Maar zijn het wel maskers, die Van Hees maakte? Zijn het niet eerder abstracties van gezichten? Portretten van mensen die Van Hees kent. Qua uitvoering doen ze denken aan zowel oude Afrikaanse maskers als aan het abstracte werk van bijvoorbeeld Arp en Miró. Inhoudelijk dan, want in technische zin heeft hij het proces helemaal zelf moeten uitvinden.

De techniek die hij gebruikt is een combinatie van het versmelten van glaskorrels (fusing) en het maken van pasta van fijngemalen glaspoeder (pâte de verre). Daarin is zijn werk(wijze) uniek. Op YouTube is er een filmpje over terug te vinden.

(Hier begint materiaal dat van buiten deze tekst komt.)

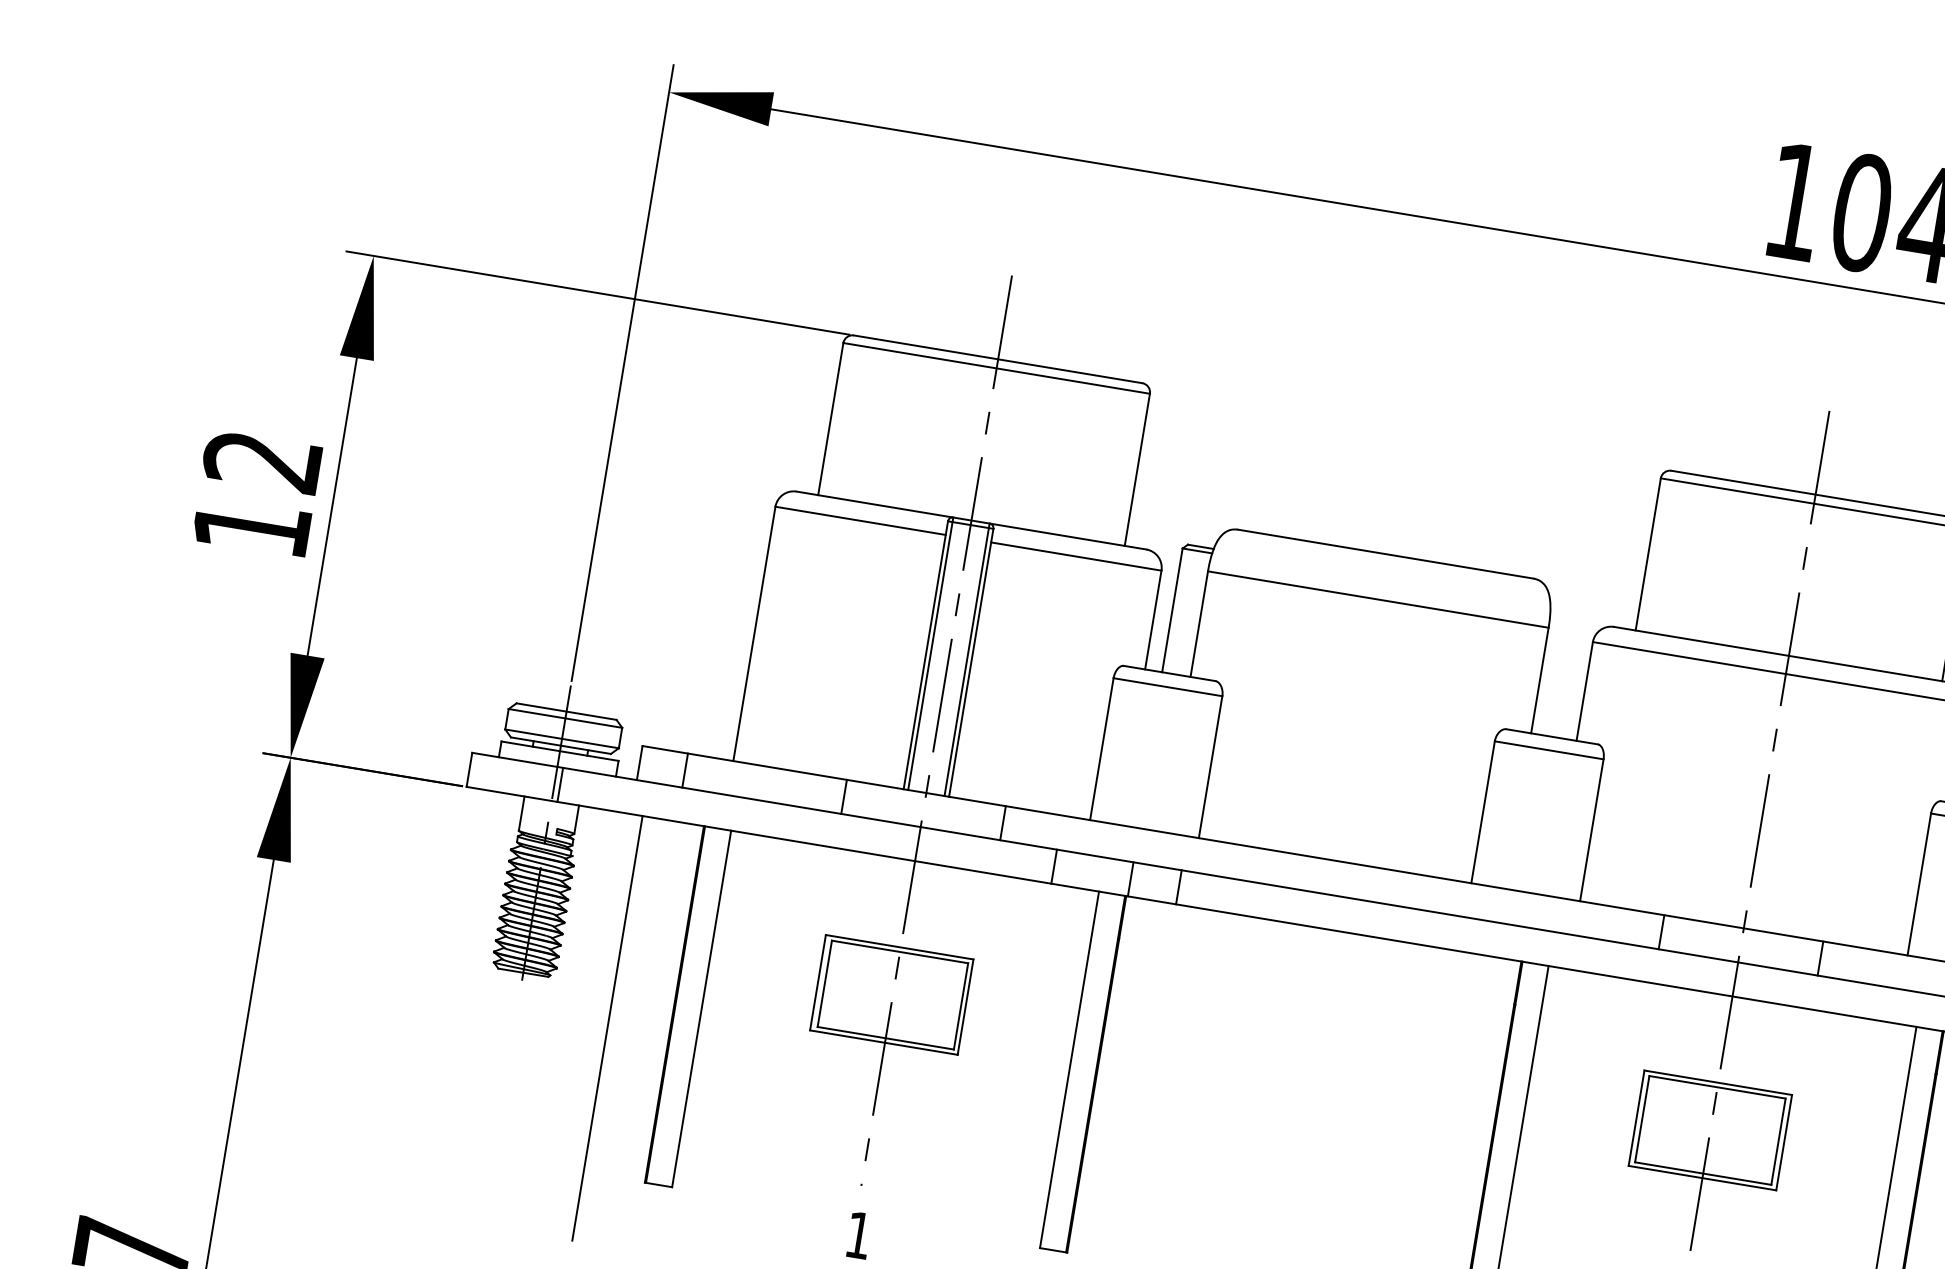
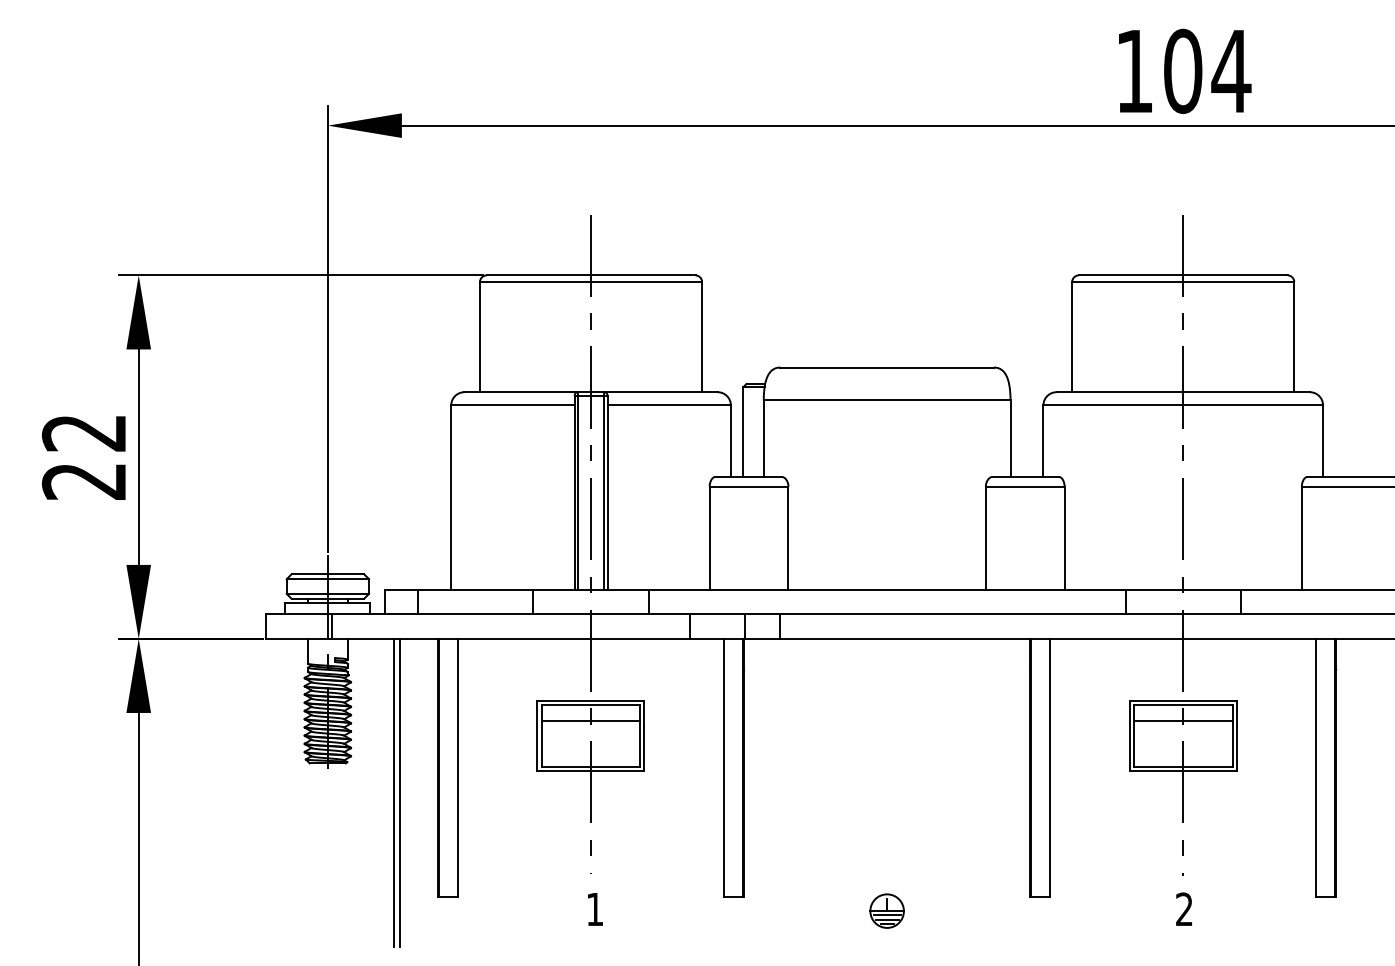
text: (250, 527) -> (83, 481), 12 -> 22
line: (895, 974) -> (590, 721), added
line: (616, 1029) -> (400, 792), added
line: (1712, 1110) -> (1182, 721), added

Bovendien is er een boek verschenen met foto’s van de maskers en daarbij dertig zwart-witfoto’s. Die zetten je op een spoor, want elk masker verwijst naar een bepaalde pose van een gezicht dat de fotograaf ving.

Groot en klein

Toots Z. (2020), Carl van Hees. Foto: Rogier Fokke

Het is leuk om met kinderen langs de maskers te lopen en ze hun vrije fantasie erop los kunnen laten gaan. Of, als ze dat nog niet kunnen, de kleuren te laten benoemen: blauw, rood, grijs, oranje. Grijs, rood en zwart.

Misschien komt het kind wel een ander kindje tegen: een kindergezichtje met een rode neus als van een clown. Zoals een volwassene opeens Simenon tegen het lijf lijkt te lopen, met zijn pijp in de mond. Of De Schreeuw van Munch in de omlijsting van een hart. Of het gezicht in de vorm van de klankbeker van een saxofoon. De ene keer als een geheel, een andere keer opgebouwd als uit losse elementen. Semi-abstract, zoals dat ene, qua vorm afwijkende vierkant, maar allemaal even raak, fantasievol en kleurrijk.

Je zou de maskers aan willen raken, daar vragen ze eigenlijk een beetje om, maar het is een troost te weten dat dit enerzijds in een museum of galerie meestal óók niet kan en anderzijds dat het wel heel fijn is, zo’n laagdrempelige tentoonstelling. Zomaar op straat, langs de weg. Voor groot en klein om er langs te slenteren en je eigen fantasie op los te laten.